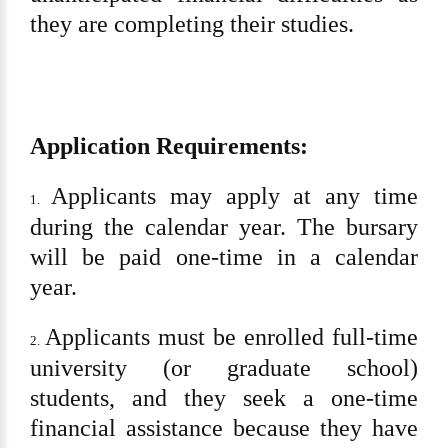
they are completing their studies.
Application Requirements:
Applicants may apply at any time
1.
during the calendar year. The bursary
will be paid one-time in a calendar
year.
Applicants must be enrolled full-time
2.
university (or graduate school)
students, and they seek a one-time
financial assistance because they have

::::

What the task asks. The string "time" shows up in some lines of the listing. Copy each such line.

Solution.
Applicants may apply at any time
will be paid one-time in a calendar
Applicants must be enrolled full-time
students, and they seek a one-time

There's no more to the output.